Foram meses de negociações, mas, finalmente, no início de abril deste ano, a fusão entre a divisão eólica da gigante alemã Siemens e o a fabricante espanhola de turbinas eólicas Gamesa se efetivou e foi lavrada no Registro Mercantil de Vizcaya, lugar em que terá sede a nova empresa. Com essa fusão, nasce um líder global na indústria eólica com presença em mais de 90 países, capacidade industrial nos principais mercados de energia renovável e uma base instalada de 75 gigawatts (GW). Nessa nova etapa, a Siemens-Gamesa opera com uma carteira de pedidos de cerca de 21 bilhões de euros, um faturamento conjunto de 11 bilhões de euros e um lucro ajustado antes de computados os juros e impostos (EBIT) de 1,1 bilhão de euros, de acordo com dados simulados do último exercício. A empresa, que continuará a negociar suas ações na Bolsa Espanhola, é uma das maiores empresas industriais do índice Ibex 35, com 59% de participação da Siemens. A companhia elétrica Iberdrola é o segundo maior acionista, com 8% de participação, ao passo que as demais ações são livremente negociadas em bolsa. O domicílio geral e os escritórios centrais da empresa, assim como a sede de operações do negócio onshore ficarão na Espanha, especificamente em Zamudio (Vizcaya), ao passo que a sede do negócio offshore ficará em Hamburgo (Alemanha) e Vejle (Dinamarca).
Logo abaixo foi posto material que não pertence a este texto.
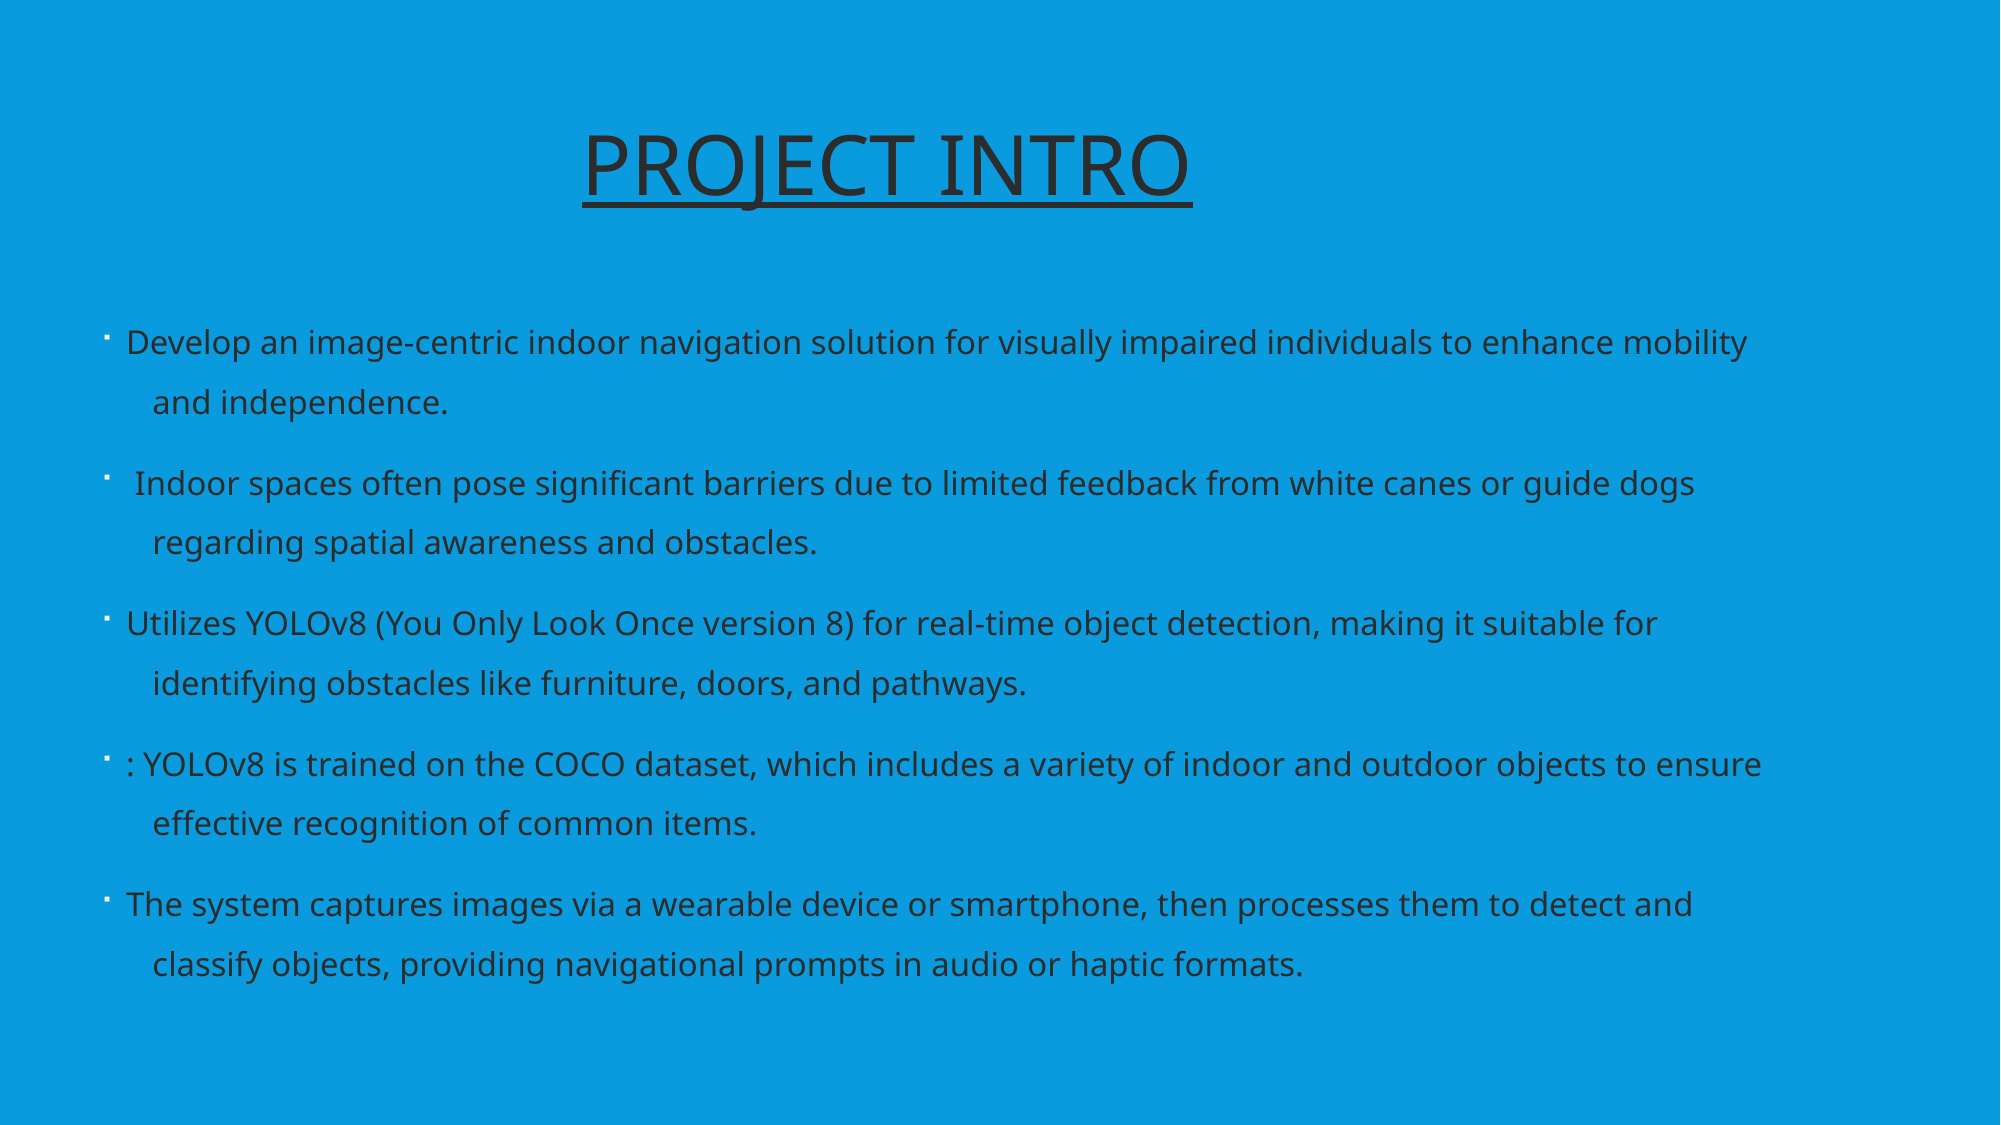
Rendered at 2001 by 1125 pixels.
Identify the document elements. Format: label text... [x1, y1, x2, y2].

list Develop an image-centric indoor navigation solution for visually impaired individuals to enhance mobility and independence. Indoor spaces often pose significant barriers due to limited feedback from white canes or guide dogs regarding spatial awareness and obstacles. Utilizes YOLOv8 (You Only Look Once version 8) for real-time object detection, making it suitable for identifying obstacles like furniture, doors, and pathways. : YOLOv8 is trained on the COCO dataset, which includes a variety of indoor and outdoor objects to ensure effective recognition of common items. The system captures images via a wearable device or smartphone, then processes them to detect and classify objects, providing navigational prompts in audio or haptic formats. [84, 294, 1803, 996]
title Project intro [84, 46, 1690, 294]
Conforme o acordo de fusão, a Gamesa distribuiu a título de dividendos 1,005 bilhão de euros entre seus acionistas, um dos motivos pelos quais o mercado recebeu positivamente a operação. Contudo, uma das chaves dessa operação é o capital que será integrado a Gamesa, oriundo da divisão eólica da Siemens e que, no total, chega a 885 milhões de euros, conferindo assim à empresa uma posição privilegiada para investir e consolidar sua liderança no mundo. “A fusão faz muito sentido do ponto de vista estratégico”, explica Joaquín Garralda, professor de estrutura da Escola de Negócios IE. Para ele, esse movimento foi necessário para que a empresa pudesse competir com os produtores de turbinas eólicas da China, que estão ganhando rapidamente destaque no panorama internacional. Atualmente, o quarto, sexto e oitavo fabricantes mundiais são chineses. De acordo com Garralda, embora até o momento essas empresas estejam centradas em seus mercados locais de energia eólica, elas já começam a olhar para fora de suas fronteiras em busca de novos projetos de crescimento “de forma semelhante ao que se passou anteriormente com o setor fotovoltaico”.

A concorrência da China

Garralda explica que “a China está dando muito importância às questões do meio ambiente”. Por um lado, isso se deve à contaminação galopante por que passa o país, cuja situação se converteu em um aspecto fundamental de “garantia da paz social”. Essa é a razão da aposta do governo chinês nesse tipo de energia renovável. Além disso, ao mesmo tempo, os chineses reduzem sua dependência da importação de petróleo. Os custos desses fabricantes são muito mais ajustados do que os custos dos países ocidentais, obrigando as demais empresas a tomar posição para conseguir a dianteira. É nesse momento que faz sentido a fusão Siemens-Gamesa, explica Garralda. “A situação está obrigando as empresas do setor eólico a ser mais competitivas, daí a importância de ganhar dimensão para obter economias de escala e fazer frente ao aumento de investimentos em P+D” [pesquisa e desenvolvimento].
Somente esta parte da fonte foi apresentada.